### Instructions for the task
Below are the entries. Print only the lines starting at the one with "ISO 9 0 0 0." and ending at the one with "UNIDADES EN", exactly, with no pictures.

### Data for review

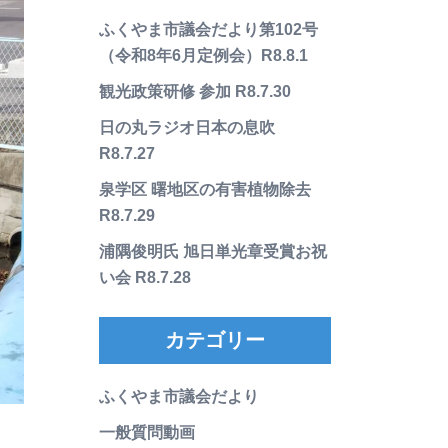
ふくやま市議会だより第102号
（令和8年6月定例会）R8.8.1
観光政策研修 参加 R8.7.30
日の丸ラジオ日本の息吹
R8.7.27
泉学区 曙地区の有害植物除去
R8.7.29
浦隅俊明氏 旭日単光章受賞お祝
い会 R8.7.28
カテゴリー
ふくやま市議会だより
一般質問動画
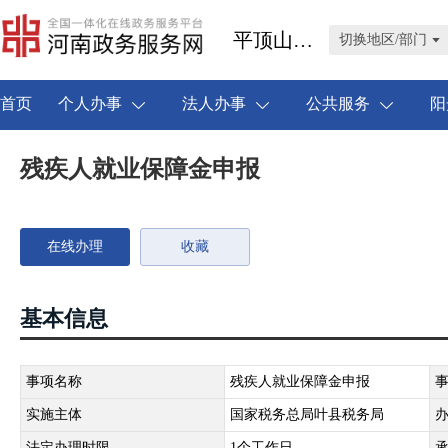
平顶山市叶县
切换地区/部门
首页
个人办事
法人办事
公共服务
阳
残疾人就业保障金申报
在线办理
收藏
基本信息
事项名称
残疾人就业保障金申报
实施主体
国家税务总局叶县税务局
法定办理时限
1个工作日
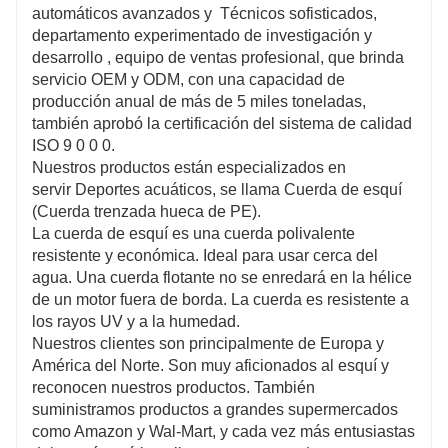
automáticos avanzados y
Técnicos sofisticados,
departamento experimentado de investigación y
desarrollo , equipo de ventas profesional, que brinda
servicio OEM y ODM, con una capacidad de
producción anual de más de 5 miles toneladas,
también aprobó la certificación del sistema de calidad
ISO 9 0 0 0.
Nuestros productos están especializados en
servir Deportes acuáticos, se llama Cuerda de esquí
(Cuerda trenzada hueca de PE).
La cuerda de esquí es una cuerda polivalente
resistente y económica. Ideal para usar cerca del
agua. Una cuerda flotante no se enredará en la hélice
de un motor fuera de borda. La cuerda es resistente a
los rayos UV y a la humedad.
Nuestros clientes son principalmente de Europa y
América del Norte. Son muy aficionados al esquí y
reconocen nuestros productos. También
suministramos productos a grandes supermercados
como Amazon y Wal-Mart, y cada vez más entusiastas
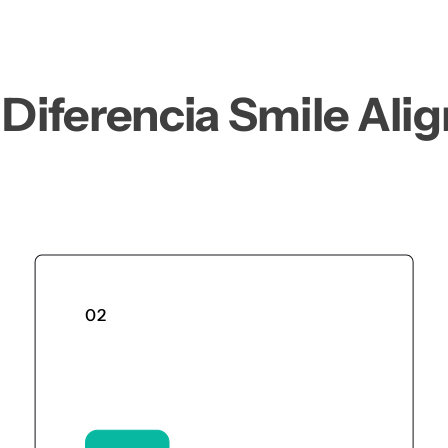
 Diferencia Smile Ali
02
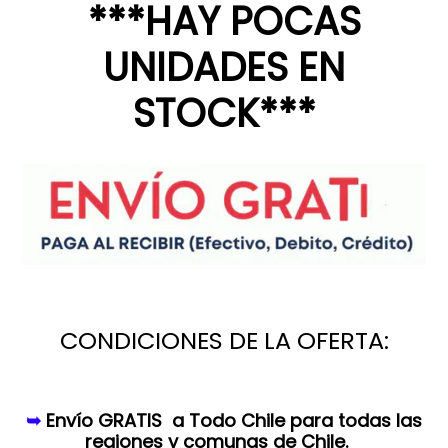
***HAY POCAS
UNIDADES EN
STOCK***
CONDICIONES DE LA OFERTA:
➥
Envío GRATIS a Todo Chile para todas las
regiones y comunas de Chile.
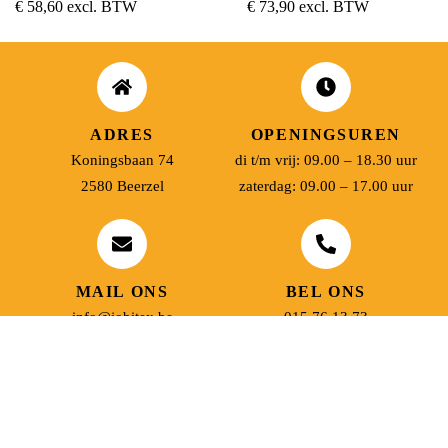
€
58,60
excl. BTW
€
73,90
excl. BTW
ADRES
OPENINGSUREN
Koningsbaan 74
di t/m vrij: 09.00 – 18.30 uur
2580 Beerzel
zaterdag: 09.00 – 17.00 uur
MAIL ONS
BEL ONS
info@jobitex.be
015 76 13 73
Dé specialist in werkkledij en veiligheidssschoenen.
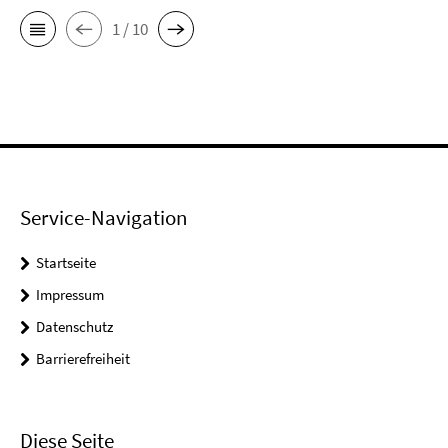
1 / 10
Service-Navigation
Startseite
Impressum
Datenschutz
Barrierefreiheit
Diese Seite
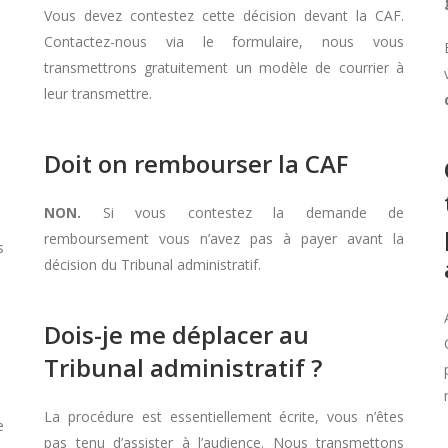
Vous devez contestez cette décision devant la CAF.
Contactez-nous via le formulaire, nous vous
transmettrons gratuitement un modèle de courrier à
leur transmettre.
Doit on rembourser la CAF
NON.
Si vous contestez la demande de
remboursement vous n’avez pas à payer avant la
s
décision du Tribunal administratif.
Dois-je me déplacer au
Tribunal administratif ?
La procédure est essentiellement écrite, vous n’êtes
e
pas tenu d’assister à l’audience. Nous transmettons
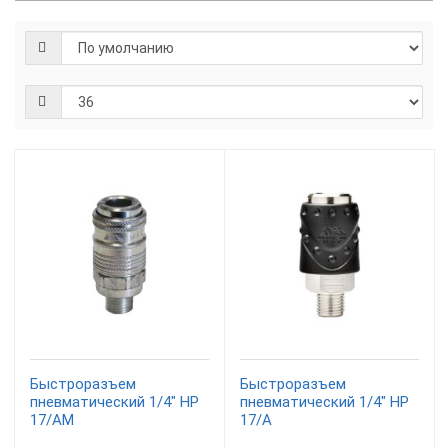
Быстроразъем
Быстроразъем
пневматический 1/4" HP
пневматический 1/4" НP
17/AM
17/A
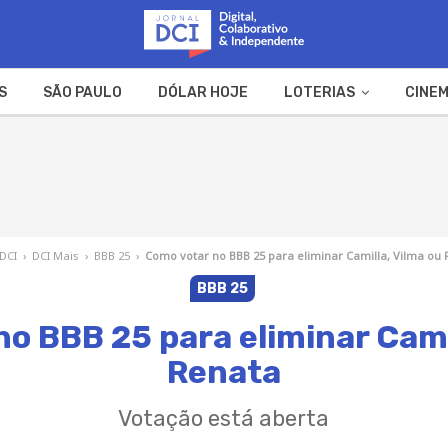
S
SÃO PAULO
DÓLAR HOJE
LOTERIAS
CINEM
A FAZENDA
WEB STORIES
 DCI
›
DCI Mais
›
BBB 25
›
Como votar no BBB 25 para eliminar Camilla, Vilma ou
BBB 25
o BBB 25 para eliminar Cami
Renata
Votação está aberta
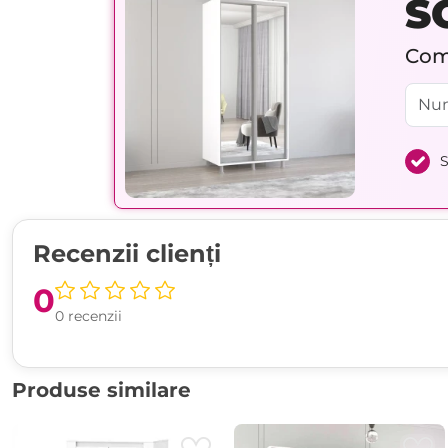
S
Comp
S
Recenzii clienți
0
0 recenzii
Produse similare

### Solution for this problem
ISO 9 0 0 0.
Nuestros productos están especializados en
servir Deportes acuáticos, se llama Cuerda de esquí
(Cuerda trenzada hueca de PE).
La cuerda de esquí es una cuerda polivalente
resistente y económica. Ideal para usar cerca del
agua. Una cuerda flotante no se enredará en la hélice
de un motor fuera de borda. La cuerda es resistente a
los rayos UV y a la humedad.
Nuestros clientes son principalmente de Europa y
América del Norte. Son muy aficionados al esquí y
reconocen nuestros productos. También
suministramos productos a grandes supermercados
como Amazon y Wal-Mart, y cada vez más entusiastas
 Diferencia Smile Ali
02
***HAY POCAS
UNIDADES EN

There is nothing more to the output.